═══ Passage provided

Sprint Contract Mechanism
Sprint Contracts are the core mechanism for multi-agent coordination. Before implementation, participating agents negotiate a contract:
{
"id": "sprint-<date>-<seq>",
"objective": "One-line description of the goal",
"scope": {
"modules": ["paths allowed to modify"],
"read_only": ["read-only paths"],
"forbidden": ["paths that must not be touched"]
},
"success_criteria": [
{ "id": "SC-1", "description": "...", "verification": "..." }
],
"constraints": ["constraint 1", "constraint 2"],
"agents": {
"generator": { "model": "...", "context": "..." },
"evaluator": { "model": "...", "context": "..." }
}
}
Full template available at templates/sprint-contract.json.
Key Metrics
| Metric | Description | Target |
|---|---|---|
| Agent PR Throughput | PRs/day/engineer | ≥ 2.0 |
| First-Pass Rate | Proportion of agent output needing no human correction | ≥ 60% |
| Iteration Count | Average rounds to reach acceptance criteria | ≤ 3 |
| Context Efficiency | Effective context utilization ratio | ≥ 50% |
| Drift Index | Architecture violation count trend | Continuously declining |
Implementation Level Reference
| Level | Scope | Content | Investment |
|---|---|---|---|
| Level 1 | Individual | CLAUDE.md + pre-commit hooks + tests | 1-2 hours |
| Level 2 | Team | + AGENTS.md + CI constraints + shared templates | 1-2 days |
| Level 3 | Organization | + custom middleware + observability + harness versioning | 1-2 weeks |
Anti-Patterns
- Pre-designing ideal configuration before encountering real failures
- Installing tools "just in case"

══════
═══ Excerpted records

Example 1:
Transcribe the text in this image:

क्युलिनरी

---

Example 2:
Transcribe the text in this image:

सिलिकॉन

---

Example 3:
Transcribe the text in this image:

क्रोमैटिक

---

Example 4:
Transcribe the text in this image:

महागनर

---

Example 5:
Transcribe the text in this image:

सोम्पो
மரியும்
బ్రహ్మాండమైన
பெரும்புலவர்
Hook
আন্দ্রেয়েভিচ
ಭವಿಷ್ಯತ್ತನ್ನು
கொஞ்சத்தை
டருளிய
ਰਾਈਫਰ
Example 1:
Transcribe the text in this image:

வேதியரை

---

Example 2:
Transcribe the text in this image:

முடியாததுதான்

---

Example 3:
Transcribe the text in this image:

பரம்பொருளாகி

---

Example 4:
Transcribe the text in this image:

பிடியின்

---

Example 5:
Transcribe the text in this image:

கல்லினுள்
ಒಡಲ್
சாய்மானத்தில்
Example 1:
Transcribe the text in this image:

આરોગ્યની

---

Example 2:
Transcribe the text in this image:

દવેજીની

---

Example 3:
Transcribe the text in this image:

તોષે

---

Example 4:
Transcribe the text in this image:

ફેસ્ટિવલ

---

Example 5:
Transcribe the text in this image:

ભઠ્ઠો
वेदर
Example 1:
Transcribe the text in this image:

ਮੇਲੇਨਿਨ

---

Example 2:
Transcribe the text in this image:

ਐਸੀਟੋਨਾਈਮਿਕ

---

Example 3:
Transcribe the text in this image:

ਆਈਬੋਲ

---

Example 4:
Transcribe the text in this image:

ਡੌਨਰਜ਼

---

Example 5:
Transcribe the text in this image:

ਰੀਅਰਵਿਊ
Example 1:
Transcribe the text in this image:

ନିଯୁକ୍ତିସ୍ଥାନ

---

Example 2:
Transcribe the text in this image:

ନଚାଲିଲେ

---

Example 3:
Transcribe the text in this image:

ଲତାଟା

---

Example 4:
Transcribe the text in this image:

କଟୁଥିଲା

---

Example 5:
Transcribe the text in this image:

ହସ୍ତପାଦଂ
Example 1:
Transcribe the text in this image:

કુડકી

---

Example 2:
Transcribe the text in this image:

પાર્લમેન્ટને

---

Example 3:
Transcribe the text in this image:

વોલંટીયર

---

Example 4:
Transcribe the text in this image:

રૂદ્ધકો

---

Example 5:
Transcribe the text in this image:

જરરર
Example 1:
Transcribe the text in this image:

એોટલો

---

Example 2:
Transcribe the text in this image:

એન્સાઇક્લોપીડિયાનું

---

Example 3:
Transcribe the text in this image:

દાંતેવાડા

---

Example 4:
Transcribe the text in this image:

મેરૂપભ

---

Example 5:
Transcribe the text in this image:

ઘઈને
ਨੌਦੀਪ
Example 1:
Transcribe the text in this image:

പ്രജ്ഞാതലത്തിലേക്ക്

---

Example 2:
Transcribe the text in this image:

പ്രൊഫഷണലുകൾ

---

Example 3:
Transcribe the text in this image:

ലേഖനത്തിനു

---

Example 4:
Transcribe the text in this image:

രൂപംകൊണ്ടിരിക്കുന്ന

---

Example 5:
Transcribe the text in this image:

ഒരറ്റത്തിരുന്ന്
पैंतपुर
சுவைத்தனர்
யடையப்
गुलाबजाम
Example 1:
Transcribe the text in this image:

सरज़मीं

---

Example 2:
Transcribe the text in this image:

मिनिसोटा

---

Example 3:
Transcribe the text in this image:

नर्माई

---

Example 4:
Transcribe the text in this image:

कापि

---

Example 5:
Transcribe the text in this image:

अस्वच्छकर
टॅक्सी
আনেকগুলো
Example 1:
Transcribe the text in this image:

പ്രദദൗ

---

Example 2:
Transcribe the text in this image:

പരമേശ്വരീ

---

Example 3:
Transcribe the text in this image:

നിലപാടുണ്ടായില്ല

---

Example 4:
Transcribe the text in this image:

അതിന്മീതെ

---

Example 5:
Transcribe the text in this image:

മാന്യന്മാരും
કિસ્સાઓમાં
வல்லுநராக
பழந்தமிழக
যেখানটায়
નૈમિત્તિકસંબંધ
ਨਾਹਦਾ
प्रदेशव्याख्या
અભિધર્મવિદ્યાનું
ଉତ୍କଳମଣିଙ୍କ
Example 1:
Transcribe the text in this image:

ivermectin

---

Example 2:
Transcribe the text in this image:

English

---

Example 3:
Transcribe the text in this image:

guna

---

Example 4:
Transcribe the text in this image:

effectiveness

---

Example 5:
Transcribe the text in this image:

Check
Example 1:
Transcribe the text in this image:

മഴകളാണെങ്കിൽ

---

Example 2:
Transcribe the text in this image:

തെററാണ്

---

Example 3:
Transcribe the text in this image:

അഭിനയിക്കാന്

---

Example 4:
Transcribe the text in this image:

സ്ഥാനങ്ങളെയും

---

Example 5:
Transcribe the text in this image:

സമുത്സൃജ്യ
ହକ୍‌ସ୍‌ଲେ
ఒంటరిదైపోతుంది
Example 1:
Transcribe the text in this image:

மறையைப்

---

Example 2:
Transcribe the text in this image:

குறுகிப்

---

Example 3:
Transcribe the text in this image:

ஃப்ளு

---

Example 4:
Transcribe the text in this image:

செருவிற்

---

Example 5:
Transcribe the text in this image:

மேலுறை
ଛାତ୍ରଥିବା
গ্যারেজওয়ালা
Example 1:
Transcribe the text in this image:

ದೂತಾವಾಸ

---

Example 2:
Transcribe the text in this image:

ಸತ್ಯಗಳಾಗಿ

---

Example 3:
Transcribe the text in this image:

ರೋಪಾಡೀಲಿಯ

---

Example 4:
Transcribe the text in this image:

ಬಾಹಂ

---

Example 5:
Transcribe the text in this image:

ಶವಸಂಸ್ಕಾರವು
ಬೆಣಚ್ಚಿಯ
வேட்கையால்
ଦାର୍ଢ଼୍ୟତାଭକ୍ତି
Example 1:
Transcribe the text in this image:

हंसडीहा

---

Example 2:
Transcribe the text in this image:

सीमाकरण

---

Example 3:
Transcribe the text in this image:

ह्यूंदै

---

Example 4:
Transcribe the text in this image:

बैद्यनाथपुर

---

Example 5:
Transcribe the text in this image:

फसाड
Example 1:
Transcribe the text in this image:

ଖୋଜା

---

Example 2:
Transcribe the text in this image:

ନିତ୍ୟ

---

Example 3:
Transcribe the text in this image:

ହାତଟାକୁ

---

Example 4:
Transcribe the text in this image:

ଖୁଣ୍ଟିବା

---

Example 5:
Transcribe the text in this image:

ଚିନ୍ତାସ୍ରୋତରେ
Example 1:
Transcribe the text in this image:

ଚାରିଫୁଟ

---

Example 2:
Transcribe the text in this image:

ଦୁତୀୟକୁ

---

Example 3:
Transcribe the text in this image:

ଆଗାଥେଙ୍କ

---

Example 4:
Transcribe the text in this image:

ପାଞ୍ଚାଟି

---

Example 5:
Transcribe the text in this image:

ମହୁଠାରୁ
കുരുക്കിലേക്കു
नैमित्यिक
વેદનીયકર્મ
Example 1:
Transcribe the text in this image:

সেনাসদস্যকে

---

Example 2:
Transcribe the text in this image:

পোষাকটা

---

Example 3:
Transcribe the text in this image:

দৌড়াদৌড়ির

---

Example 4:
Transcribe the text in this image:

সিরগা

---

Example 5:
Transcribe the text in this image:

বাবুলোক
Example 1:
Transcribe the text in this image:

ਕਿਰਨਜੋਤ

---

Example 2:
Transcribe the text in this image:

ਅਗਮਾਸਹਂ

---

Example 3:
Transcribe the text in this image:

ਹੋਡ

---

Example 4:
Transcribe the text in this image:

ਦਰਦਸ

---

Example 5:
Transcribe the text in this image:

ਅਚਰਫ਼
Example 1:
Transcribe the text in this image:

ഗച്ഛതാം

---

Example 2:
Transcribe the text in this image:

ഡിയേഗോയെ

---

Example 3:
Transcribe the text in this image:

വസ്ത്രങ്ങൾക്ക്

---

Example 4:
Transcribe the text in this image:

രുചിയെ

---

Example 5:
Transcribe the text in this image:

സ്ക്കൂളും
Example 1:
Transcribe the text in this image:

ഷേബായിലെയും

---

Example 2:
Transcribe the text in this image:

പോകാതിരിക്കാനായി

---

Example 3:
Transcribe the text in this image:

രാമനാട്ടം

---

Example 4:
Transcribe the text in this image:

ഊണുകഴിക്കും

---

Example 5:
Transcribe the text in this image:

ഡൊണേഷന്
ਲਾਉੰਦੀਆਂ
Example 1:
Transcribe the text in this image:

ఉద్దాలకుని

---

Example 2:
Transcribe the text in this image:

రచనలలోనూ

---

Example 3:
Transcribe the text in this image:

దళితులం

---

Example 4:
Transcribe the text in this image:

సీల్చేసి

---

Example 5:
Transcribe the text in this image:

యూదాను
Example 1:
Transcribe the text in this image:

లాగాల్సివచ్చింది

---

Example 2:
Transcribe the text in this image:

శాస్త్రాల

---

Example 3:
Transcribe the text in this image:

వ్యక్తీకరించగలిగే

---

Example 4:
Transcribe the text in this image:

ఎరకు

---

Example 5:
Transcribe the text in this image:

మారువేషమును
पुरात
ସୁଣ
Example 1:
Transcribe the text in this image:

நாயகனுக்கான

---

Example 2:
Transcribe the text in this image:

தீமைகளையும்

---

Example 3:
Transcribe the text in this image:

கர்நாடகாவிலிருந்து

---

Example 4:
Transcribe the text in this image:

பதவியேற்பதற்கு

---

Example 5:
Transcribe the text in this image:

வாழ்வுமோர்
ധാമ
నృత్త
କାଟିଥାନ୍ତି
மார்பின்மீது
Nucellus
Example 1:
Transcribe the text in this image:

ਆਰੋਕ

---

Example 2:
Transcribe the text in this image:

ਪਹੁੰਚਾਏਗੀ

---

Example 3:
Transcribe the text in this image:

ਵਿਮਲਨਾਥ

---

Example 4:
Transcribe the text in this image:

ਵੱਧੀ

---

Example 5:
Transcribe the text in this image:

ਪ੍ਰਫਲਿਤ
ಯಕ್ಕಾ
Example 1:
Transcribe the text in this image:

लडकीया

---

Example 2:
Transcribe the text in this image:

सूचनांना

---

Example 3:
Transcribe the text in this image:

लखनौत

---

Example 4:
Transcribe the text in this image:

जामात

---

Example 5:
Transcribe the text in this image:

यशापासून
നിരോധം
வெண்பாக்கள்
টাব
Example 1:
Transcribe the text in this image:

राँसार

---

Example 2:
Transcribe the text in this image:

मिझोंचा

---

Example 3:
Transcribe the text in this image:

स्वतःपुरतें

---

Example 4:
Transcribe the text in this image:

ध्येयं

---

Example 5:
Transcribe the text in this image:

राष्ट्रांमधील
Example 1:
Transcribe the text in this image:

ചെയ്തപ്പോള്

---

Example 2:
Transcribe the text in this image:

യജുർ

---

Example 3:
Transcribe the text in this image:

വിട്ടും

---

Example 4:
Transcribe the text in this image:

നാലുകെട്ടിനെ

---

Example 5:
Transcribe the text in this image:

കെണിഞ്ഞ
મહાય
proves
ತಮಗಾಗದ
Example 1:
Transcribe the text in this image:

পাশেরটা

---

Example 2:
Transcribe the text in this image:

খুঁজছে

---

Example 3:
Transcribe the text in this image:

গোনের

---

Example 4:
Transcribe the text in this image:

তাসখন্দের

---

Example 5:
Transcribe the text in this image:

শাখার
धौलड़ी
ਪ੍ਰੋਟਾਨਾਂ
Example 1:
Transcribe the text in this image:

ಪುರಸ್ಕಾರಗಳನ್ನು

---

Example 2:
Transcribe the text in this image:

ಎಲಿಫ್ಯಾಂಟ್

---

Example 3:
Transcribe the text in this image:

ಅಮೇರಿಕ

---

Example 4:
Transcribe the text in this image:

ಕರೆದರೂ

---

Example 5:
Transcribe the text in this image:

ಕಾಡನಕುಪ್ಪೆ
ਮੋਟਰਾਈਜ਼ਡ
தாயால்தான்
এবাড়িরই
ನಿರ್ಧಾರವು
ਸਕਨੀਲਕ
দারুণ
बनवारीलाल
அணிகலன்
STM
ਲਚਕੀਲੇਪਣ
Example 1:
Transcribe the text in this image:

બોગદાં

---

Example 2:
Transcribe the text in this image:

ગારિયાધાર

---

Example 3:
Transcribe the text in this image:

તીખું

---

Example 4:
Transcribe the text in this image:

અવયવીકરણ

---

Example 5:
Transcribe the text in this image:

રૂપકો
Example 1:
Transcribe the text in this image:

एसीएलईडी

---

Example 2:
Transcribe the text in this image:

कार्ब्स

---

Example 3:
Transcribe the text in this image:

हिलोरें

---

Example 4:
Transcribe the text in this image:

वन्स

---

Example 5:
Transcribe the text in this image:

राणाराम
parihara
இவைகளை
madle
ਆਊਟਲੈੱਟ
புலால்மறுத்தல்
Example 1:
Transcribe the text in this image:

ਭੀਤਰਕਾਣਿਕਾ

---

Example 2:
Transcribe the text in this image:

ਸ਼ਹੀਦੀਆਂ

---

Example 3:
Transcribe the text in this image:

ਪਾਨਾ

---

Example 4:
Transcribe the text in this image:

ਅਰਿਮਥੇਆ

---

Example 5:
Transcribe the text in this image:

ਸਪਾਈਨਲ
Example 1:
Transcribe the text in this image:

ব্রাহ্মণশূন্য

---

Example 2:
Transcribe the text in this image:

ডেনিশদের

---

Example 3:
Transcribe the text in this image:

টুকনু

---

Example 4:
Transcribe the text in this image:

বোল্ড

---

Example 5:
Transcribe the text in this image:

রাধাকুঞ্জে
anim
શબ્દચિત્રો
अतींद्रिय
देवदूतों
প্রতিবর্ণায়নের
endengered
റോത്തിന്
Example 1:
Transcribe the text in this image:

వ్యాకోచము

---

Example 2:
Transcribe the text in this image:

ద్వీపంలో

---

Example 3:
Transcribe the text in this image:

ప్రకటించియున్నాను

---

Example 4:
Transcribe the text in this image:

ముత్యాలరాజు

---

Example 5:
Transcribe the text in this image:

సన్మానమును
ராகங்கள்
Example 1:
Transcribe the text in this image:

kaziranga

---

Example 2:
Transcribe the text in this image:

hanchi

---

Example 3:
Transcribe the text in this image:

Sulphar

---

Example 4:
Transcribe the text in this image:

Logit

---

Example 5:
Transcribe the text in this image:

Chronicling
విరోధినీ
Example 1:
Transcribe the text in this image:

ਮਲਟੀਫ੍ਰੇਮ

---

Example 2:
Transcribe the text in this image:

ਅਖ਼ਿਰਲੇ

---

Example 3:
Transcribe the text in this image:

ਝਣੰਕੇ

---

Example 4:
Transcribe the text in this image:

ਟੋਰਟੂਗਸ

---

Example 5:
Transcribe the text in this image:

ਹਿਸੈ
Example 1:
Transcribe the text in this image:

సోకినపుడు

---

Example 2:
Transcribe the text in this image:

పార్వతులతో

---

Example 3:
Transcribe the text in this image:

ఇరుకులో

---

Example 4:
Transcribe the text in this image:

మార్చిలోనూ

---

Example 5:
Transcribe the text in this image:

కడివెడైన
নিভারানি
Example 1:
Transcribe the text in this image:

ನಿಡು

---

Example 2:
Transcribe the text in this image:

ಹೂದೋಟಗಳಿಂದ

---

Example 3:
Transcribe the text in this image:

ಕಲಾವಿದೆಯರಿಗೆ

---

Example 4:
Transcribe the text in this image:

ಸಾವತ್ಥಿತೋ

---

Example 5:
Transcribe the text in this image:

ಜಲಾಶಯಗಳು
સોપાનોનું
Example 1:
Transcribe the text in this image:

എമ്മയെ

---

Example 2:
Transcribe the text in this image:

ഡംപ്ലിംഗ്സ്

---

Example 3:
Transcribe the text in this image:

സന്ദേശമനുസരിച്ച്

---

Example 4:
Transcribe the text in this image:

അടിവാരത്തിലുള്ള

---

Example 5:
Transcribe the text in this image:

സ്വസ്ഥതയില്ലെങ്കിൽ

══════

▶ _Task requirements_
[A] Answer these from the passage on sprint contracts:
(i) What target is given for First-Pass Rate?
(ii) What investment does Level 2 require?
(iii) Where is the full template available?
[B] Put this sentence from the passage on sprint contracts into Spanish: "Sprint Contracts are the core mechanism for multi-agent coordination."

▶ _List of solutions_
[A]
(i) ≥ 60%
(ii) 1-2 days
(iii) templates/sprint-contract.json

[B] Los Sprint Contracts son el mecanismo central para la coordinación multiagente.